Tweak made to the Xorist ransomware

A brand new version of the Xorist crypto infection switches to using the .error[victim ID] extension for ransomed files. The payment deadline is set to 48 hours. The attacker’s email address is 1ss33ggur@scryptmail.com.

OCTOBER 30, 2017

GlobeImposter fine-tuned

Although the GlobeImposter ransomware family isn’t expanding nearly as fast as it used to, it is still on the go. A new edition is discovered that stains encrypted files with the .apk string.

Trick or Treat ransomware assumes a new look and feel

A week after the original Trick or Treat ransom Trojan variant went live, a successor started making victims.
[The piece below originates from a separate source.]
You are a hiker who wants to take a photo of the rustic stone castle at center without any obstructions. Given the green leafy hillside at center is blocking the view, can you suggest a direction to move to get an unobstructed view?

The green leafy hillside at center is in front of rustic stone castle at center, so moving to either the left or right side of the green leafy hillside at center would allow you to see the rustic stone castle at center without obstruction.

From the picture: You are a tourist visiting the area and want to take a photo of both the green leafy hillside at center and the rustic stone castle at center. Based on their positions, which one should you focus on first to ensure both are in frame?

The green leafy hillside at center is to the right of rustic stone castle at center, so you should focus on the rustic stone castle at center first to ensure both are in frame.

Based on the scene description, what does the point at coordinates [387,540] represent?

It uses a modified background for the warning screen and demands a Bitcoin equivalent of $20.

OCTOBER 31, 2017

ONI ransomware hits Japanese enterprises

The ONI strain is quite tricky, as it is part of a well-orchestrated campaign targeting Japanese medium and large companies. It appends the .oni extension to encoded files and drops !!!README!!!.html ransom how-to. Some deeper insight unearthed that the plagued organizations had been contaminated with a remote access tool called Ammyy Admin RAT for months prior to the ransomware onslaught. The ransomware was therefore just a component of the elaborate, persistent compromise.

RansWare sample surfaces

Despite the fact that RansWare is nothing but a garden-variety infection that doesn’t even complete the encryption properly, it demands an unthinkable ransom of 100 Bitcoin (about $740,000). The timeframe for payment is one month.

SUMMARY

Ransomware architects didn’t come up with anything truly groundbreaking in October, which is good news.

However, the rising curve of the extortion economy demonstrates that blackmail infections continue to be the mainstay of the present-day cybercrime. No matter what new techniques the crooks may have up their sleeve, nothing beats data backups when it comes to risk mitigation in a ransomware scenario.

Keep that in mind and stay on the safe side.